▸ **EXERCISE INSTRUCTIONS**
[1] In the question about the client's workout week, how many rounds does each sparring session include, and how long is each round?
[2] Extend the question about the client's workout week, picking up after its final sentence.
____ TEXT PASSAGE
I have a client whose workout week is as follows: one Pilates class, one yoga class, one to two sparring sessions (four to seven rounds of three minutes of sparring with headgear) paired with some weight or ab workouts and two specific interval workouts. What can he do to maximize where he places his workouts so that he is working on the right things with good recovery times? Also, he has bulked up enough muscle-wise and now wants to focus on lengthening and strengthening muscle tissue at the same time. Is there some type of training he can implement to do this other than Pilates?
________
____ GIVEN INFORMATION
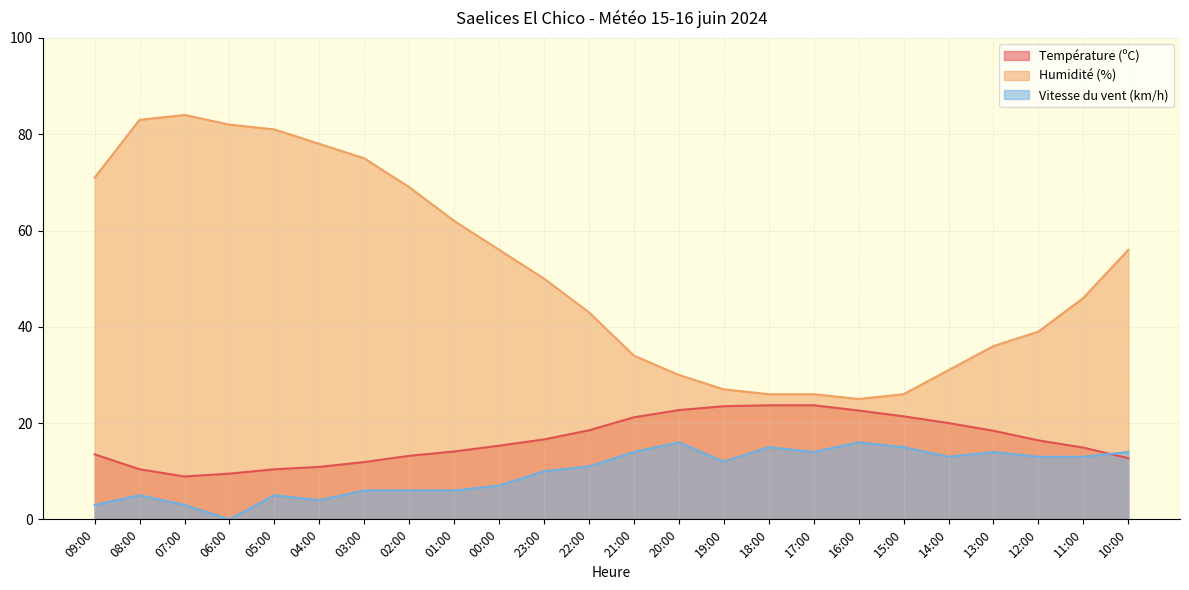

How many lines are shown in the chart?

3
________
▸ **ANSWERS TO THE EXERCISE**
[1] Four to seven rounds, each lasting three minutes.

[2]
His goals are to get into the best shape of his life. He's aiming for high lean muscle mass to low fat ratio, and he wants to drop 10 more pounds. He feels he has bulked up enough, so in addition to the yoga and Pilates, he wants to create a weekly program that will create a leaner, longer physique. He is already in very good shape, and his program is a bit heavy on cardio. He is capable of elite level training and would welcome plyometrics. He loves to mix things up and is easily bored. He is also an amazing skipper, does not enjoy running, loves biking and will do short bursts of interval training or hill work. We've already done a lot of functional training and cable machine work wearing a weighted vest.
The listed training sessions are the key focus. He doesn't want to do the same stuff all the time (for all the right reasons), and he is using his yoga and Pilates as "quieter" forms of exercise (he does not see them as "active recovery").
He is very interested in Paul Chek's concept of five compound exercises back to back to 1:30 rest ratio training session. It would be helpful to have examples of the "types" of compound exercises Chek means. With my client's interest in boxing (he trains at a boxing gym), he also likes the idea of 12-18 exercises (weight lifting circuit) performed at maximum speed and effort for 30 seconds with intensities of 50 to 60 percent 1RM.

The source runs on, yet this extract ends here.